Do we hold on to the past so tightly that we cut off the circulation? Are we so caught up in our success that we cannot see the afflictions others might be facing? These are the schoolyard arguments. And to be honest they are tiring. Jesus says, “Come to me, all who labor and are heavy laden, and I will give you rest. Take my yoke upon you, and learn from me, for I am gentle and lowly in heart, and you will find rest for your souls. For my yoke is easy, and my burden is light.” We are caught in so many battles in our lives. Battle that history will probably look back on as being as ridiculous as kids arguing about what game to play. Jesus is calling us to something different, he is calling us out of that linear world of right and left wing. He is calling us to a different lifestyle. He calls us to his yoke or teaching. Which he showed us throughout his life. He calls us take up his yoke, to walk with him.
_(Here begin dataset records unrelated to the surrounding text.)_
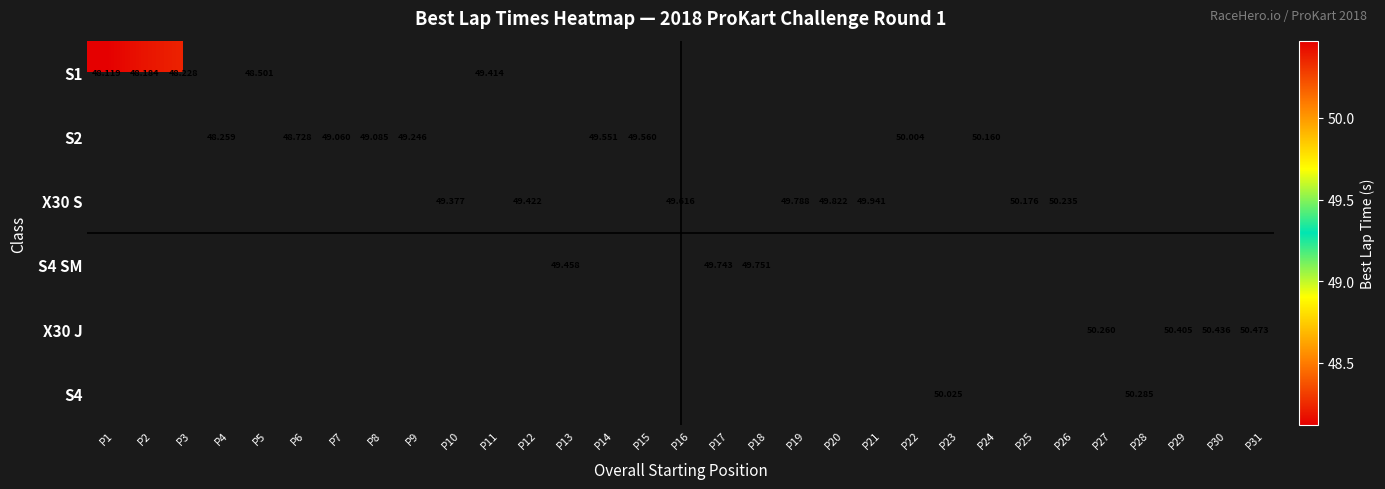

At which label is S1 closest to 48?

P1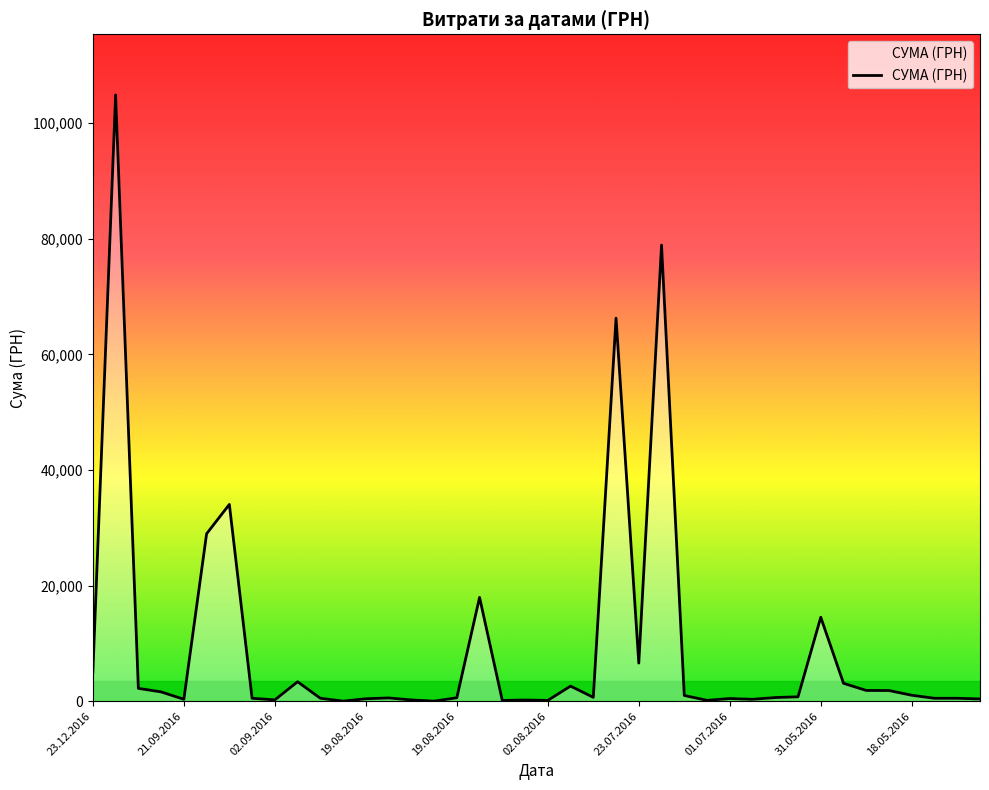

What is the greatest value displayed?

104899.0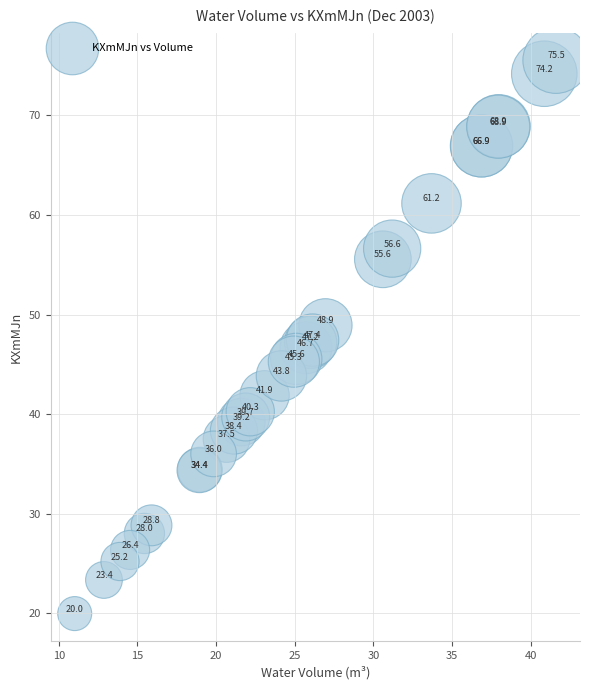

What Y value in the scatter plot is closest to 47?

47.2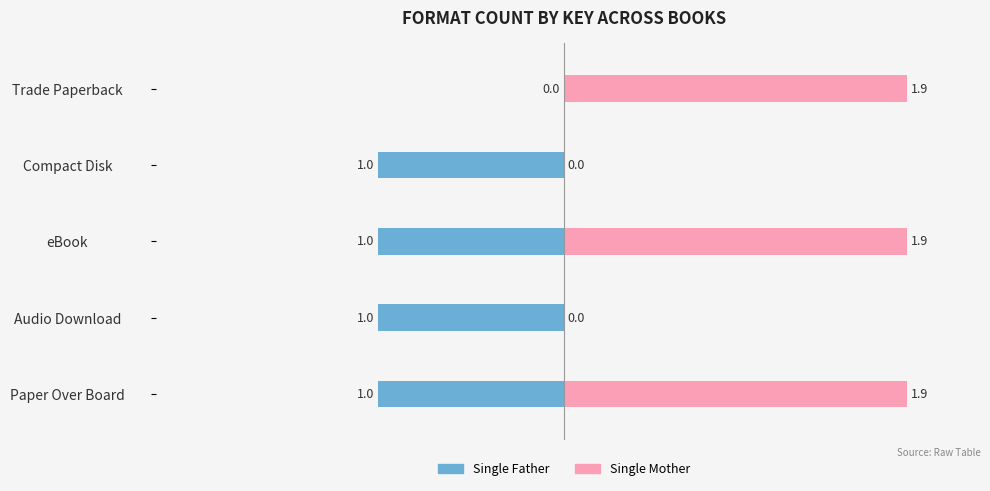

Reading left to right, list all the values displayed in this chart.

Single Father: -1.0	-1.0	-1.0	-1.0	0.0
Single Mother: 1.9	0.0	1.9	0.0	1.9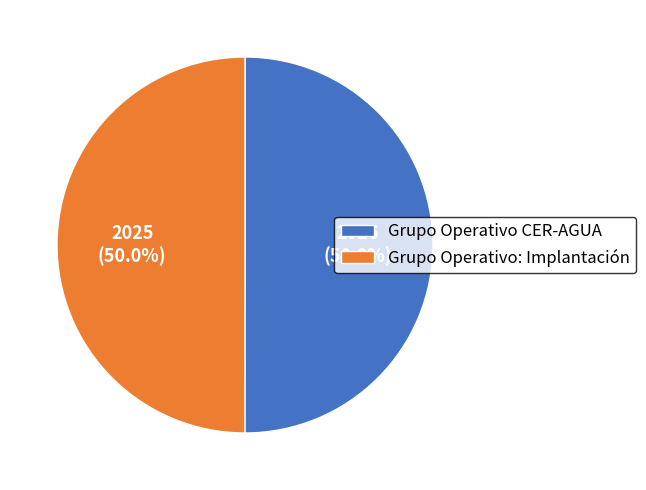

To the nearest percent, what portion does Grupo Operativo: Implantación represent?

50%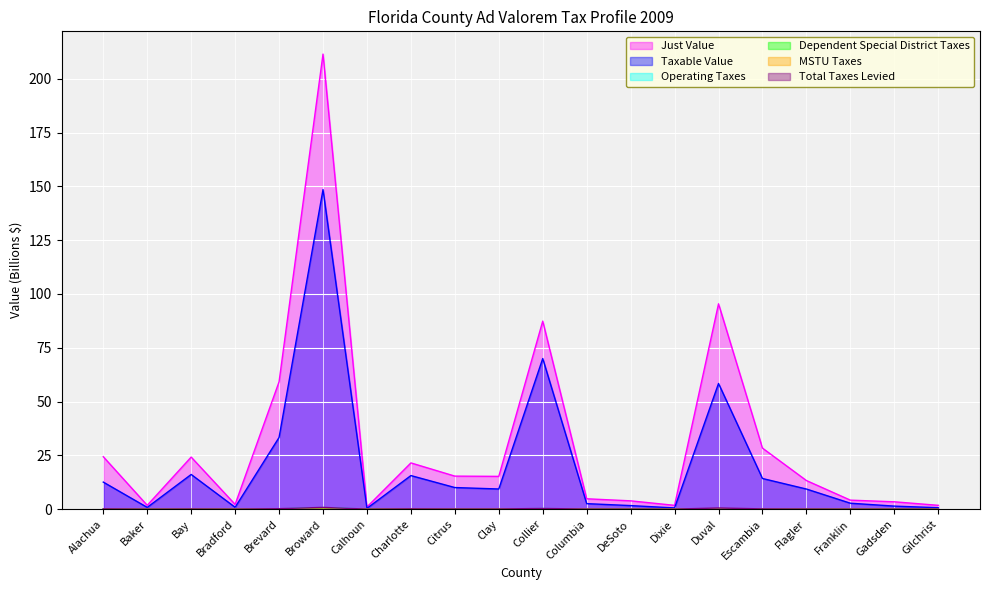

What is the difference between the highest and lowest values at Dixie?

1.8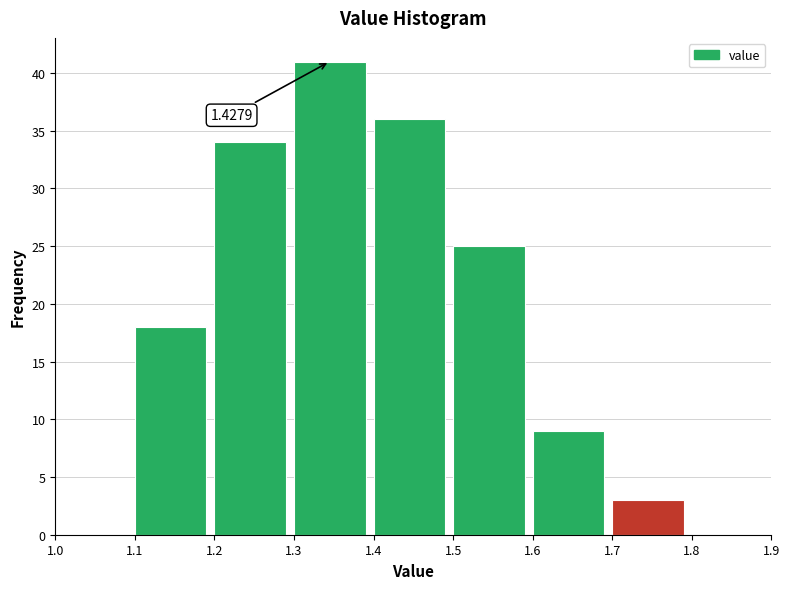

Over which range of the x-axis is the bar tallest?

1.3 to 1.4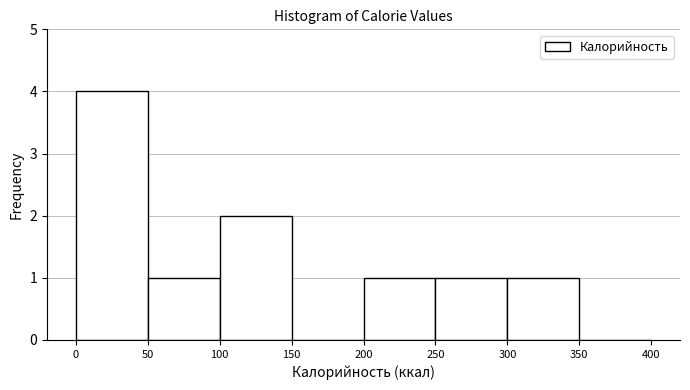

How tall is the bar that spans 50 to 100 on the x-axis? The values are not printed on the chart, so give them approximately, as read against the axis.

1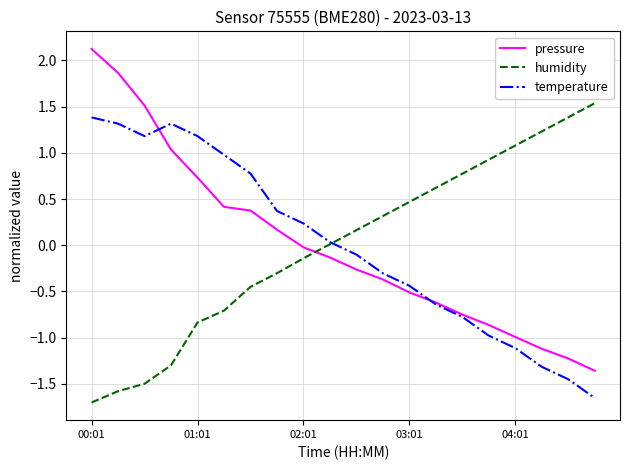

Rank the series by their maximum value, from lowest to highest.

temperature, humidity, pressure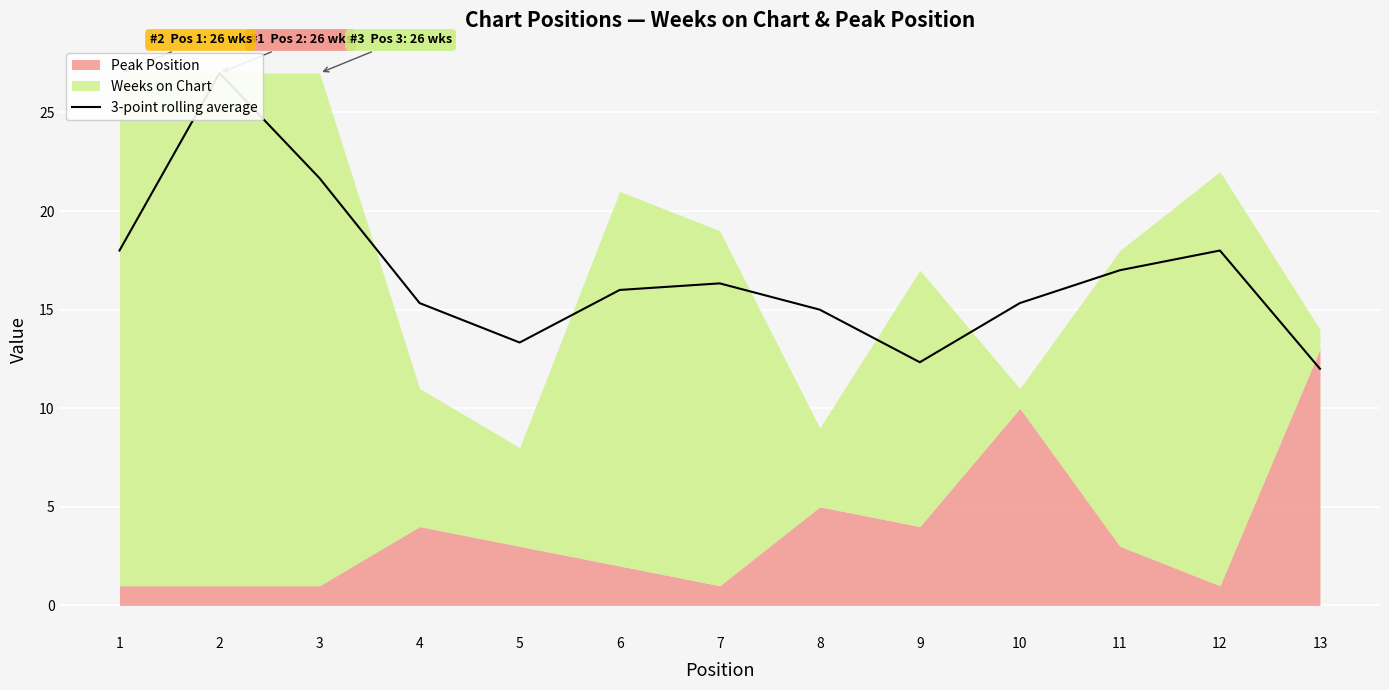

At which category does the chart reach its minimum across all series?

13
Where he shares the burden and keeps us walking straight. What is this yoke? Worship, prayer, and service. Nothing else just do that. Encourage one another as we join in worship. Withdraw often to isolated places to pray. And allowing that time of pray to direct you into how to speak and act in the larger community. And as we worship, pray, and serve be willing to encourage others along the way.
I said when I began that it was as if Jesus was distilling all of history into one phrase in today’s passage. And I believe that to be true. Everything we attempt to accomplish in our life is just what he says, playground squabbles, unless we allow God to lead us in the building of the community. Are we focused in the right place and walking the proper path? And before we can attempt to answer for a collective, we, we must first focus on the singular you. Are you heavy laden?